▶ **Directions for this task**:
In the entries that follow, the first line to write out is the one containing "wall art: none", and the last is the one containing "spoon rest: present". Reproduce that stretch exactly, with nothing before or after it.
======== Stored data
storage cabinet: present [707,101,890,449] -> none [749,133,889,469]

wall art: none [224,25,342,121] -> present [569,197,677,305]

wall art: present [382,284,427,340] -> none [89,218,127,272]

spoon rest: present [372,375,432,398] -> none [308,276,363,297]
================
======== Stored data
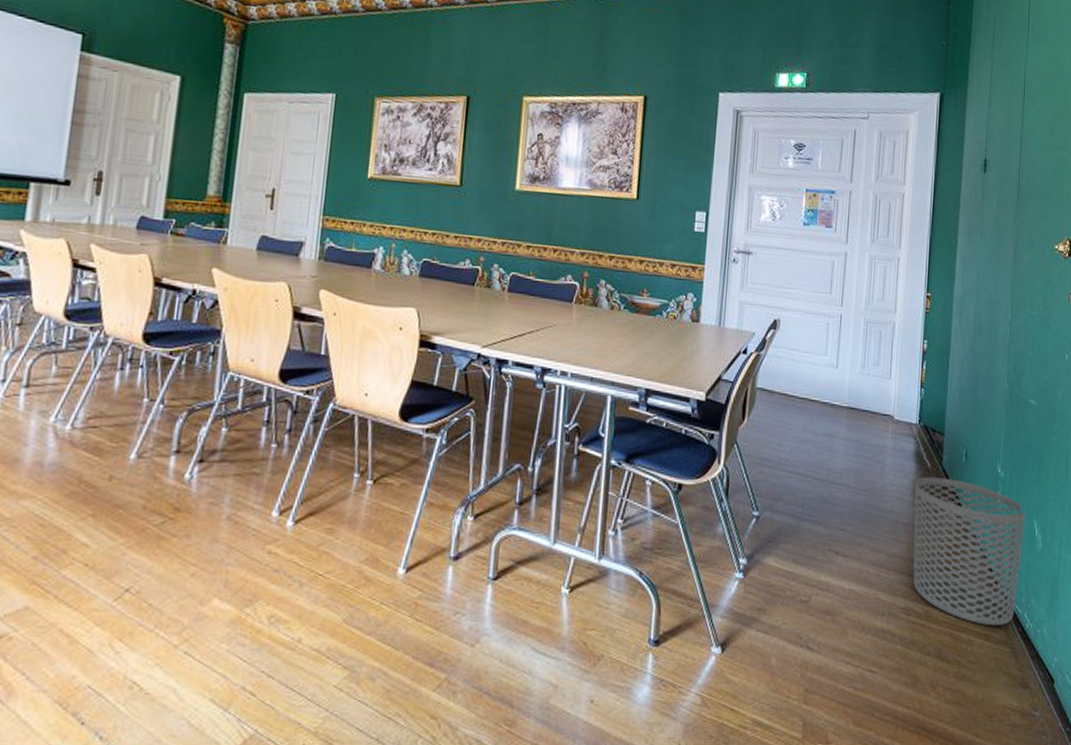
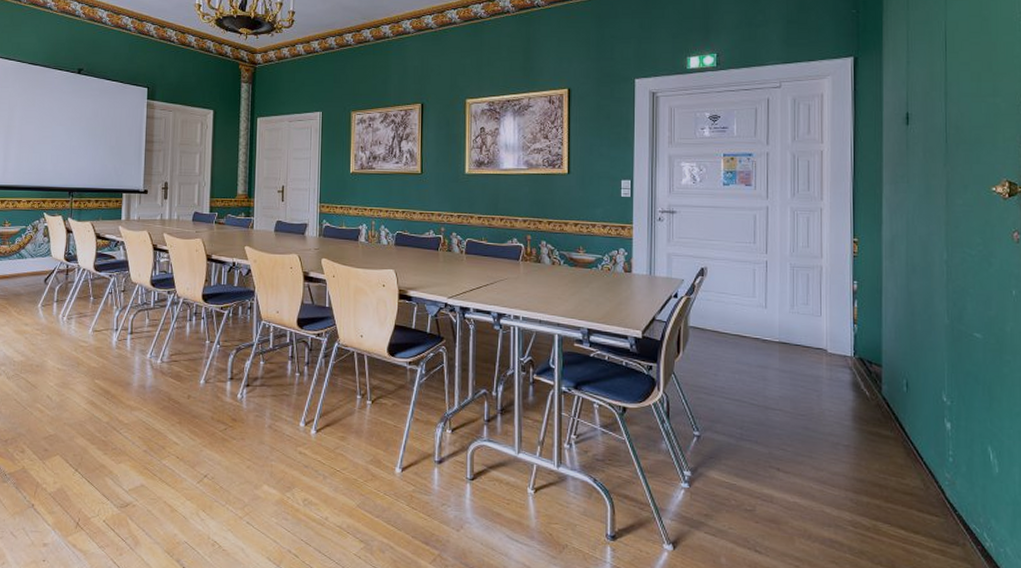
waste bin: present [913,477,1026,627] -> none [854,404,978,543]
================
▶ **Problem solution**:
wall art: none [224,25,342,121] -> present [569,197,677,305]

wall art: present [382,284,427,340] -> none [89,218,127,272]

spoon rest: present [372,375,432,398] -> none [308,276,363,297]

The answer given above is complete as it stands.